DATA TO EXAMINE:
──────────

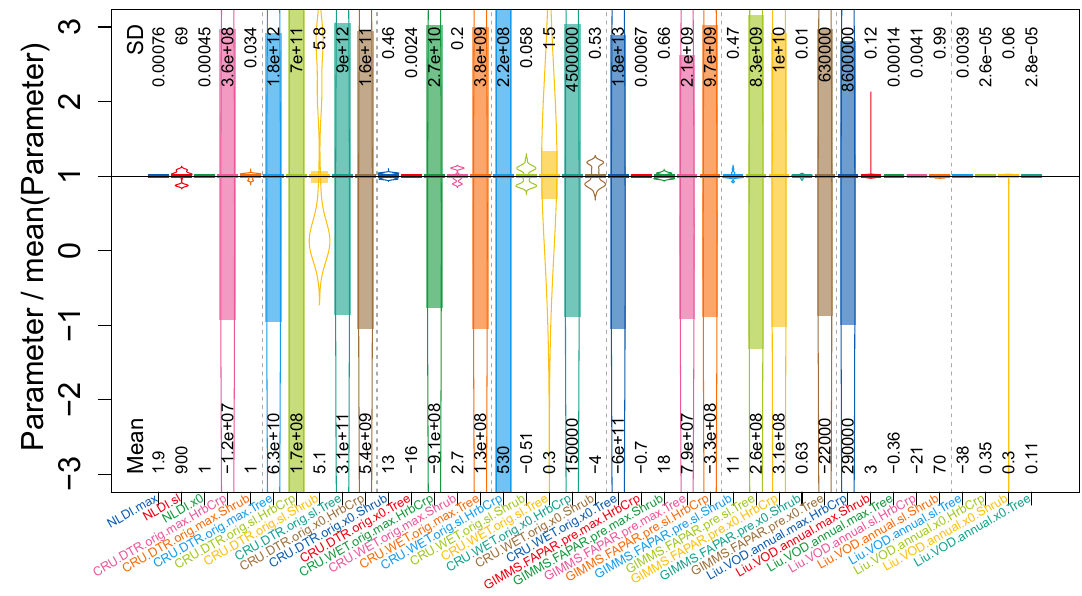
Figure A3. Uncertainty in parameters of SOFIA model SF.124421 after genetic optimization. Shown are distributions (outlines), mean values ( = 1), and confidence intervals (bars) for the mean values for each parameter. Plotted are parameters from equally well-performing parameter sets (i.e. >0.8 · normalized likelihood NLL, NLL = LL/max(LL) with LL = exp( −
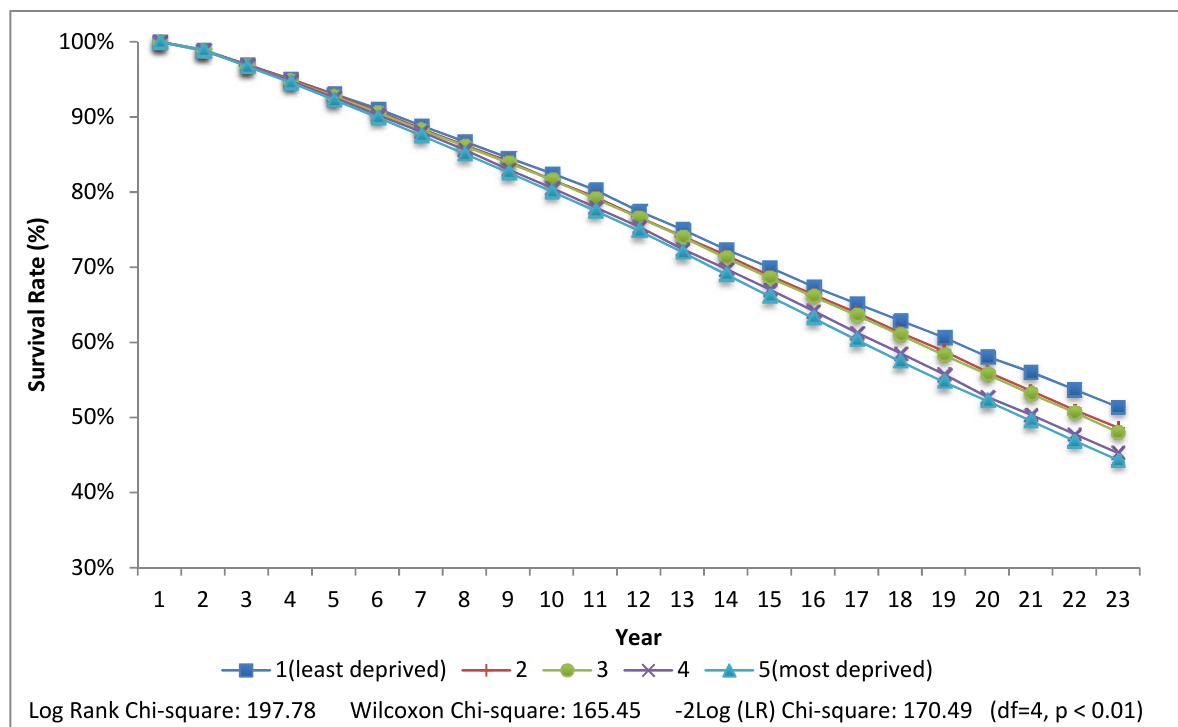
Figure 2. Rate of survival by quintiles of neighborhood material deprivation for low income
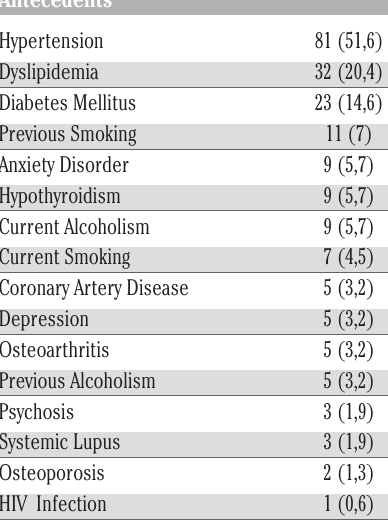
Table 2. Comorbidities and pathological antecedents of patients seen at the neurol- ogy outpatient clinic (n =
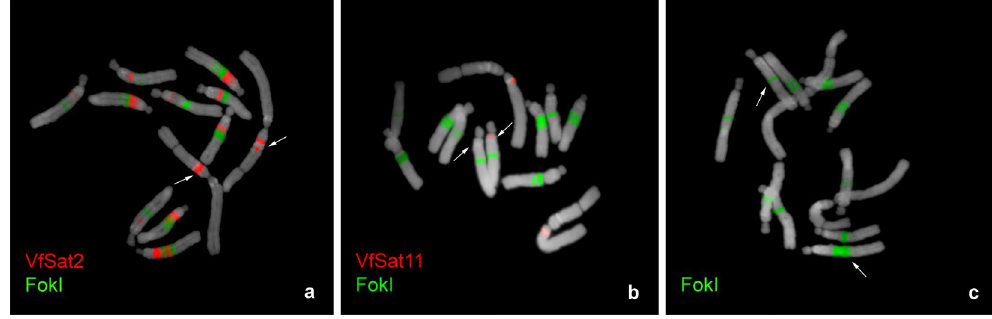
Figure 3. Variation in the number ( a , b ) or size ( c ) of FISH signals between homologous chromosomes detected for VfSat2, VfSat11, and FokI. Arrows indicate the positions of polymorphic loci on homologous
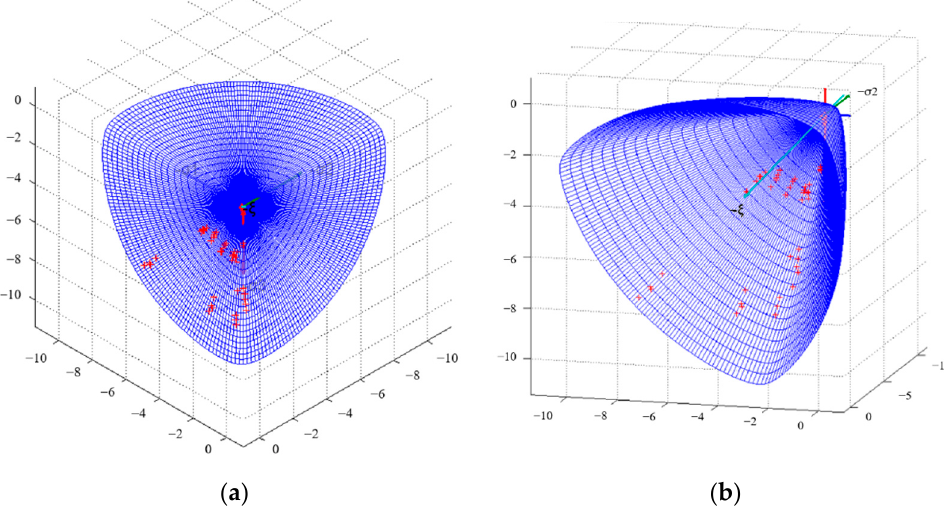
Figure 21. The experimental fitting on the failure surface in the principal stress space: ( a ) overhead view and ( b ) side view.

──────────

Working from the line with "Table 2. Comorbidities" down through the last line of the records, give every line again exactly, but no pictures.

SOLUTION TO THE EXERCISE:
Table 2. Comorbidities and pathological antecedents of patients seen at the neurol- ogy outpatient clinic (n =
Figure 3. Variation in the number ( a , b ) or size ( c ) of FISH signals between homologous chromosomes detected for VfSat2, VfSat11, and FokI. Arrows indicate the positions of polymorphic loci on homologous
Figure 21. The experimental fitting on the failure surface in the principal stress space: ( a ) overhead view and ( b ) side view.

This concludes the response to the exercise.